Best View Yet of Gas Cloud Passing Milky Way Black Hole

A few months ago I talked about Astronomers seeing the gas cloud known as G2 passing the central black hole of the Milky Way, called Sagittarius A*, and how we had hoped to watch the black hole destroy it in order to learn about the behaviour of supermassive black holes.  As we all sat and watched the passage of the cloud over the course of a few months, we were surprised to find that the cloud remained intact and passed straight by Sag A*.  When we last checked in, the leading theory was that the ‘cloud’ actually was a dense super-star, so massive that it has an extended dusty envelope.  Let’s see what has happened since then.

Series of images showing the cloud G2 pass close to the black hole Sag A*, shown as the cross in the image. Each image is false-coloured to show the motion of the cloud, redder is moving away from us and blue is moving toward us. Credit: ESO/A. Eckart

It was expected that the cloud would be elongated by the incredible gravitational tidal forces of the black hole, splitting it into a long stream, some of which would fall into the black hole.  This was a promising scenario for astronomers viewing from Earth because we would see a black hole actually swallow up material.  By looking at how this process occurred we would have been able to learn about the mechanisms involved in black hole accretion, and see how it would affect the black hole in the process.

This is what we expected…

Instead, the cloud was barely even altered as it swung around the central mass, showing only slight changes in shape.  And it was moving fast, 10 Million Km/h!  The only explanation is that the ‘cloud’ is actually an extended object with a dense core, like an incredibly massive star.  It’s the only way it could keep itself together.

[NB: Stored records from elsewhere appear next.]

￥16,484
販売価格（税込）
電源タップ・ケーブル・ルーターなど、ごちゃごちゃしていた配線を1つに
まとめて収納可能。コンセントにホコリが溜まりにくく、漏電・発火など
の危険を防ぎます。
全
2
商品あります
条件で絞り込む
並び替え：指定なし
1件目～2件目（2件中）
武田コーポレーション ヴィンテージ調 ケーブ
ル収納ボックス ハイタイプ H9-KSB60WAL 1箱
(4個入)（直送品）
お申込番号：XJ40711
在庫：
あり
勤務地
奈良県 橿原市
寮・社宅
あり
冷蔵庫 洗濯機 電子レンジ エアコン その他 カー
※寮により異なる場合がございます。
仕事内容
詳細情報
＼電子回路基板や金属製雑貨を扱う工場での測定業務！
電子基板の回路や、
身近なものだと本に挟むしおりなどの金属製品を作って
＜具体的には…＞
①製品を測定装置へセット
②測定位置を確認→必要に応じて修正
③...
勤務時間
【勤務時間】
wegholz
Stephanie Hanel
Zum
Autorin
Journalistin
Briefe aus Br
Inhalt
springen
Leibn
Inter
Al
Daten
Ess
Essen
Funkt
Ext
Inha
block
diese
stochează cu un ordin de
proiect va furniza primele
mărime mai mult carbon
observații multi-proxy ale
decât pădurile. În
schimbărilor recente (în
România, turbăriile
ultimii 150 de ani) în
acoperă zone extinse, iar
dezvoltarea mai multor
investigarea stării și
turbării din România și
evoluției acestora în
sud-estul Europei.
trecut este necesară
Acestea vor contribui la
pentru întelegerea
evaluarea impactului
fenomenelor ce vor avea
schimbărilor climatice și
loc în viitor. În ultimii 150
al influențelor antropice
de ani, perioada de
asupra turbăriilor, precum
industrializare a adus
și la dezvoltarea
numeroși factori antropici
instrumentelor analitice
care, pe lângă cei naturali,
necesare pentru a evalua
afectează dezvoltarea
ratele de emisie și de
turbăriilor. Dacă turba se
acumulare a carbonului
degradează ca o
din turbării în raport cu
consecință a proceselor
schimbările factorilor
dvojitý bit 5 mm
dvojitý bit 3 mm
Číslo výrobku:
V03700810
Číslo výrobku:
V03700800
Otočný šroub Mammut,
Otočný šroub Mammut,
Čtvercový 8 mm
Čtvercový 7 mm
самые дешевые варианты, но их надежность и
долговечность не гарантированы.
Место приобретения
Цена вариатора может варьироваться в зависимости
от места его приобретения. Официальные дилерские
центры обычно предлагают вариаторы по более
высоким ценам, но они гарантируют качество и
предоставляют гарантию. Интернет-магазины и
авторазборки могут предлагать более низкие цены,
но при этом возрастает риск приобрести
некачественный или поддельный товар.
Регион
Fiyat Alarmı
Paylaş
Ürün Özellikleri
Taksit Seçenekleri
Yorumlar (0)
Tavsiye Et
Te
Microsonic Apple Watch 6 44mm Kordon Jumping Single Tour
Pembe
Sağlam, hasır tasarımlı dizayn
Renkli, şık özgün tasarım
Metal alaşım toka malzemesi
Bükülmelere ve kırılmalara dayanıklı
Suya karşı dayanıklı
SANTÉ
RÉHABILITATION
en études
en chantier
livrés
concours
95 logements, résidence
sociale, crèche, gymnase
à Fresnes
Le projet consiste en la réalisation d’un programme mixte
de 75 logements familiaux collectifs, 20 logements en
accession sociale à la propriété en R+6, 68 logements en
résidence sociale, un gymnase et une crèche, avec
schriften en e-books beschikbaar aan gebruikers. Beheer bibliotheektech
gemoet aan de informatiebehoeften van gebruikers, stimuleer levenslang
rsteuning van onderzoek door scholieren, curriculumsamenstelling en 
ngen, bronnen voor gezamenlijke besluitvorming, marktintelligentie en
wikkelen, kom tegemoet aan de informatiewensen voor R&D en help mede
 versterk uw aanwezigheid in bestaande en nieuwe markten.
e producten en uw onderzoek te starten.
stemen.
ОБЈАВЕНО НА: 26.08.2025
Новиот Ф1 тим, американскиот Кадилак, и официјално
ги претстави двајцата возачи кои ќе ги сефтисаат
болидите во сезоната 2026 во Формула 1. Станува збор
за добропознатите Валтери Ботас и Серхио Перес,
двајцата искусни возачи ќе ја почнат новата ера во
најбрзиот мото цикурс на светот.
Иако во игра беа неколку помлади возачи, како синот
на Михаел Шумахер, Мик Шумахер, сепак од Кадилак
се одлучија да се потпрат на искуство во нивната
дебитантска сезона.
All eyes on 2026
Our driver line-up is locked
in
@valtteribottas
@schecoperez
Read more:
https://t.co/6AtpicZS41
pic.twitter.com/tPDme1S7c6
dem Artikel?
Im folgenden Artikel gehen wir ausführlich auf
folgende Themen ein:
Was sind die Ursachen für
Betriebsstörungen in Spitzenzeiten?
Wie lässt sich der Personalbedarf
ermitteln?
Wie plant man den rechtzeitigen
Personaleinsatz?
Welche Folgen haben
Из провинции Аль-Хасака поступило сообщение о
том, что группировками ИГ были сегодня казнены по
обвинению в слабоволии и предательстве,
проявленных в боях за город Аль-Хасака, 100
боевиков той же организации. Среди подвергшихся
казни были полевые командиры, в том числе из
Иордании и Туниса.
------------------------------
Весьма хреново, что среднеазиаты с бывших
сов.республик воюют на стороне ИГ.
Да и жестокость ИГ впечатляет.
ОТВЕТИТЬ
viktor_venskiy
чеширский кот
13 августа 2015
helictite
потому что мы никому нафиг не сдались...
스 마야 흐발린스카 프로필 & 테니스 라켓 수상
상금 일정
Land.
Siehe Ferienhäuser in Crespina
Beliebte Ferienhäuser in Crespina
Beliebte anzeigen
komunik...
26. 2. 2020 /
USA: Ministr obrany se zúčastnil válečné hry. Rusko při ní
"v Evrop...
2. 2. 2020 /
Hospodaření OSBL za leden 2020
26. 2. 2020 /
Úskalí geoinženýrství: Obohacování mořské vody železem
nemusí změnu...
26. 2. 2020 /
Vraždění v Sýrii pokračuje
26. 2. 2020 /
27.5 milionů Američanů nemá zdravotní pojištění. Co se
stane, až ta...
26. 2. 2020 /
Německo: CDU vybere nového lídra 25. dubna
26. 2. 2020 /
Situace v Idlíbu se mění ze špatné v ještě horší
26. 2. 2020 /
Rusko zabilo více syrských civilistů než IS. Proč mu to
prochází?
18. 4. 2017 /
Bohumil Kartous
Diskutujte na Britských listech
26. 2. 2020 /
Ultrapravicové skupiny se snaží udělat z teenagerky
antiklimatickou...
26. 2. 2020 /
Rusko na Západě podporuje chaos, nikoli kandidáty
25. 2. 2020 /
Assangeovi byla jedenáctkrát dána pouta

The other piece of evidence is that there is no new activity from the black hole.  If black holes are suddenly swallowing up more material they tend to flare up and brighten throughout their accretion disk, as the collision of matter at high speeds produces bright radiation.  Whatever the accretion disk was doing before G2 passed by, it’s still doing it.

Its important to note that observations of this region are incredibly difficult.  The central region of our Milky Way is shrouded by thick layers of dust and gas, and so more observations are necessary to get good data and determine what is really happening.  As the cloud moves further away from the black hole we can get a better idea if the massive tidal forces had any impact on G2.